* Exercise directions
Rewrite the entries below, substituting "Displayed" for every "Rendered" and leaving all else unchanged.

-------- Records shown

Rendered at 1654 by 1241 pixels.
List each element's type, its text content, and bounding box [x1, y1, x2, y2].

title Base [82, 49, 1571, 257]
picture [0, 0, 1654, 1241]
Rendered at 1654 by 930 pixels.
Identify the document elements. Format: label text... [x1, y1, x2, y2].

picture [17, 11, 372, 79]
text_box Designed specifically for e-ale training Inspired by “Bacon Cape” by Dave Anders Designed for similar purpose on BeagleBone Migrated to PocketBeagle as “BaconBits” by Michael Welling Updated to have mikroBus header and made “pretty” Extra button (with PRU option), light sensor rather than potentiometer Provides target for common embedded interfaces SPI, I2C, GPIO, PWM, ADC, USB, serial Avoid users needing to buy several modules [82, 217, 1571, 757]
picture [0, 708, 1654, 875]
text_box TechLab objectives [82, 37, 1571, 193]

----------------

* Correct response
Displayed at 1654 by 1241 pixels.
List each element's type, its text content, and bounding box [x1, y1, x2, y2].

title Base [82, 49, 1571, 257]
picture [0, 0, 1654, 1241]
Displayed at 1654 by 930 pixels.
Identify the document elements. Format: label text... [x1, y1, x2, y2].

picture [17, 11, 372, 79]
text_box Designed specifically for e-ale training Inspired by “Bacon Cape” by Dave Anders Designed for similar purpose on BeagleBone Migrated to PocketBeagle as “BaconBits” by Michael Welling Updated to have mikroBus header and made “pretty” Extra button (with PRU option), light sensor rather than potentiometer Provides target for common embedded interfaces SPI, I2C, GPIO, PWM, ADC, USB, serial Avoid users needing to buy several modules [82, 217, 1571, 757]
picture [0, 708, 1654, 875]
text_box TechLab objectives [82, 37, 1571, 193]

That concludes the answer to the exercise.